Я весь день не находила себе места из-за произошедшего. Обдумывала все возможные варианты и никак не могла заставить себя заняться делами.
А всё потому, что была уверена в неправильности решения Эррона.
Но как ему сказать об этом? Как поставить под вопрос прямой приказ герцога и мужа?
Как убедить его в том, что запереть Изабеллу было не лучшим выходом?
Я не знала, но должна была попробовать. Правда с мыслями собралась лишь к вечеру.
Тишина в кабинете была густой и тяжёлой, что ощущалась почти физически.
Эррон стоял у камина, его профиль резко вырисовывался на фоне пламени. Он не смотрел на меня, его взгляд был устремлен в никуда, но каждый мускул в его теле был напряжен до предела. Воздух звенел от невысказанных слов и подавленной ярости.
Я подошла к его столу, пальцы бессознательно скользнули по гладкой поверхности дерева. Картина унижения Изабеллы стояла перед глазами, смешиваясь с горьким осадком собственных воспоминаний.
Да, она была виновата. Да, она ненавидела меня и пыталась уничтожить. Но то, что только что произошло, было публичной казнью. И казнью без будущего.

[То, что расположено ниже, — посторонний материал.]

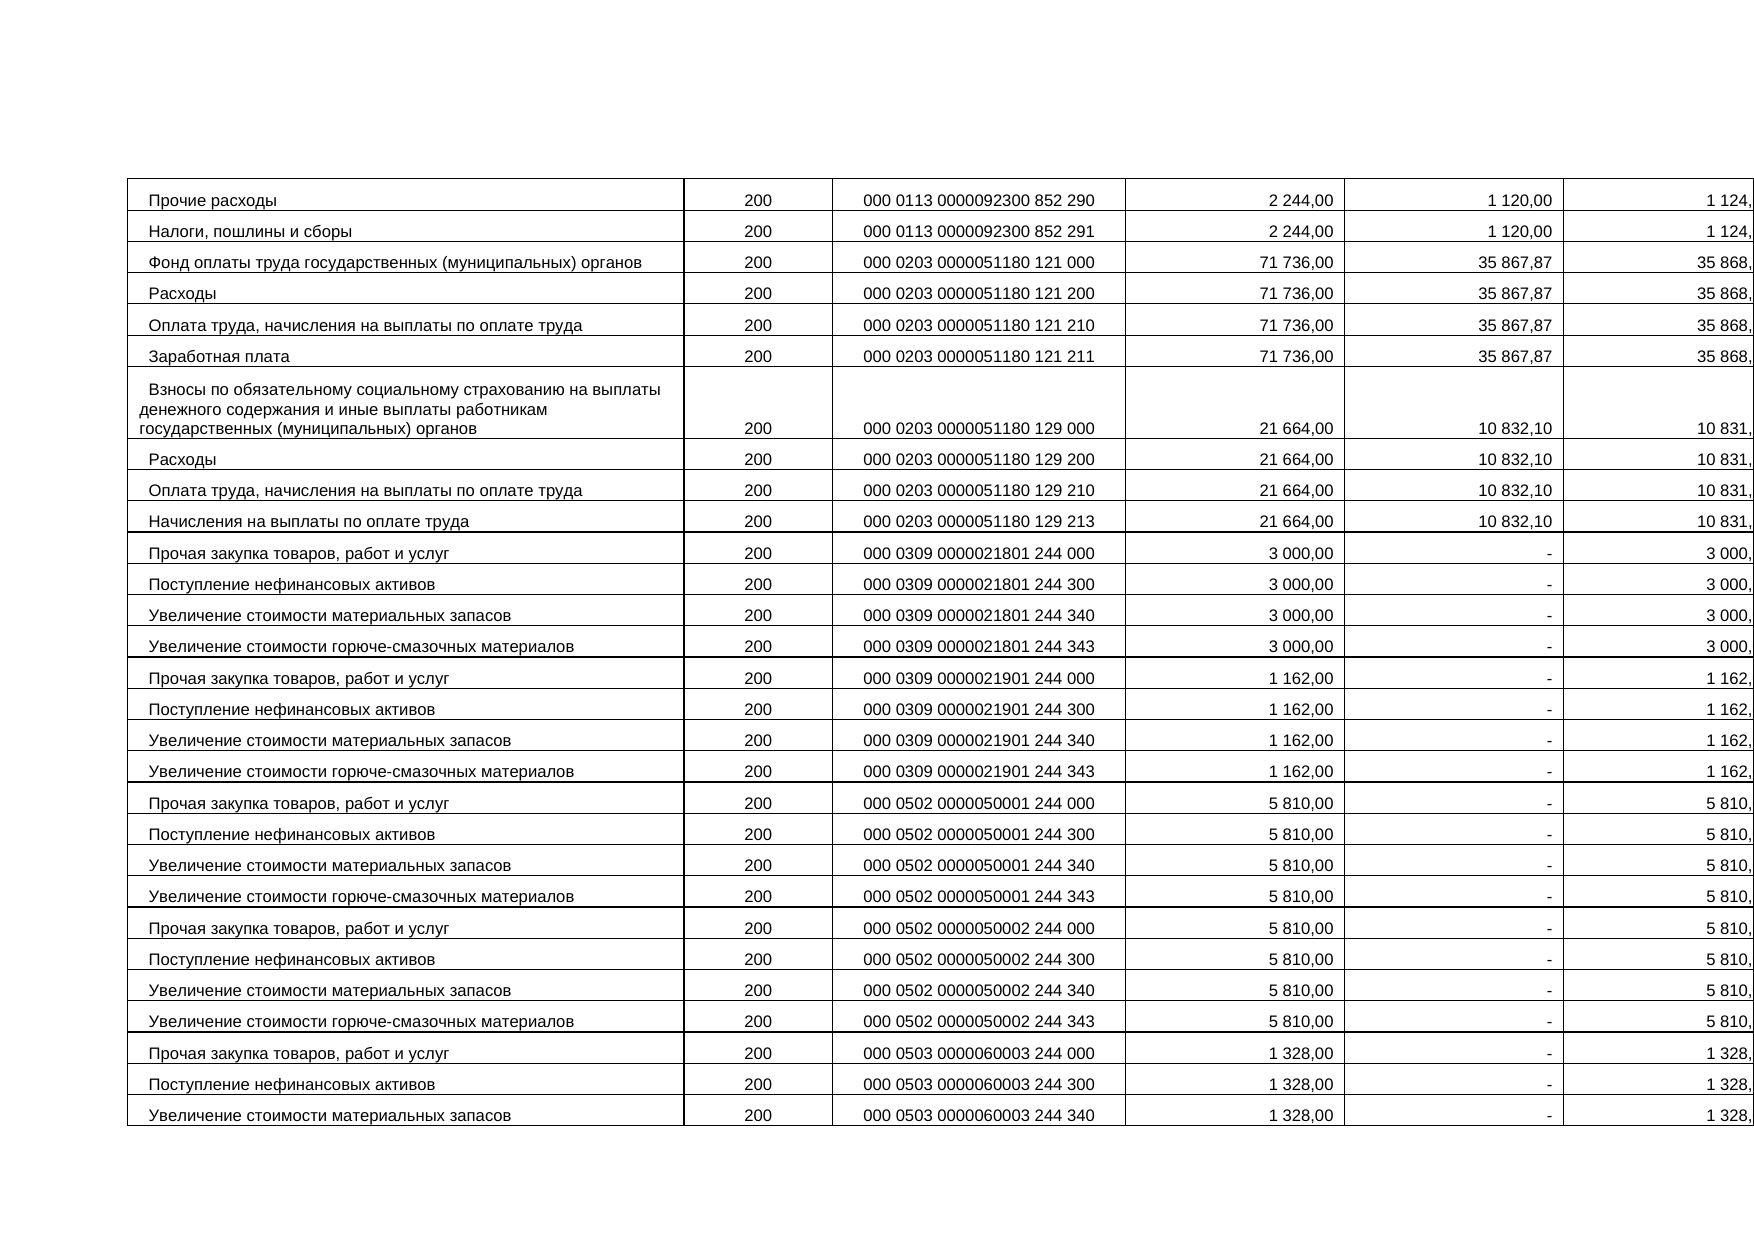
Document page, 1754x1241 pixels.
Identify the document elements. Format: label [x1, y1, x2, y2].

table_cell [117, 177, 1754, 1126]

Сделать глубокий вдох было физически больно.
— Эррон, — голос мой прозвучал хрипло, заставив его повернуть голову. Его глаза, холодные и пустые, встретились с моими. — Ей все еще нужен муж.
Он не ответил. Просто смотрел, ожидая моих следующих слов. Я выпрямила спину, собирая всю свою волю.
— Не по доброте душевной, — продолжила я, тщательно подбирая слова. Говорить на его языке было единственным шансом быть услышанной. — А потому что загнанный в угол зверь опасен. У нее остались деньги, связи, которые мы еще не отрезали, и вся ее ярость. Оставить ее здесь, в этих стенах, умирать медленной смертью от обиды и злобы, значит оставить тлеющий уголек под собственным домом. Рано или поздно она найдет способ сжечь все дотла.
Я видела, как его пальцы сжались в кулаки.
— У нее нет чести. Нет будущего. Ни один уважающий себя человек…
— Тогда найдем того, кто её подойдёт, — перебила я, заставляя голос звучать тверже. — Или того, кому ее имя и остатки состояния важнее ее прошлого. Или того, кто достаточно далек от здешних сплетен. Возможно у неё даже есть кто-то на примете. Ты же нашел меня. Совершенно чужую, без рода, без имени, без гроша за душой. Разве не могла она, твоя кровь, твоя сестра, воспитанная в роскоши, получить такой же шанс?
Последние слова повисли в воздухе и остались без ответа. Он отвел взгляд, его челюсть напряглась.
— Я не предлагаю простить ее или забыть то, что она сделала, — добавила я тише. — Я предлагаю сменить тактику. Вместо тюремщика ты, как брат и хозяин дома, должен стать стратегом. Убрать угрозу с глаз долой, подальше, под контроль того, кто будет держать ее в узде или любить со всеми её грехами. Это не милосердие. Это благоразумие.
Он медленно повернулся ко мне полностью.
— Ты просишь меня найти для нее мужа-тюремщика, — произнес он сокрушающе. — Купить ей надзирателя.
— Я прошу тебя обезвредить магическую бомбу, которая может рвануть нам в лицо, — поправила я. — И да, возможно, заплатить за это. Разве твое спокойствие и безопасность твоего дома не стоят того? Разве за возможное счастье сестры не стоит хотя бы немного бороться?
Он издал короткий, сухой звук, похожий на усмешку, но в нем не было ни капли веселья.
— Ты становишься опасной, Линель. Слишком хорошо учишься играть по нашим правилам.
— Я выживаю, — просто сказала я, чувствуя как напряжение немного спадает. — И пытаюсь обеспечить выживание этому дому. Вместе с тобой.
Он замер, и в его глазах мелькнуло что-то, чего я раньше не замечала.
— Хорошо, — выдохнул он наконец, но это прозвучало словно приговор самому себе. — Я подумаю над этим. Поищу варианты.
Облегчение лёгкой волной прокатилось по мне. Я кивнула, не доверяя своему голосу.
Он сделал шаг вперед, и его рука тяжело легла мне на плечо.
— Но помни, — его голос стал тихим и оттого еще более опасным. — Ты должна будешь мне в этом помочь. Так, чтобы замужество Изабеллы не обернулось для нас ещё большим кошмаром.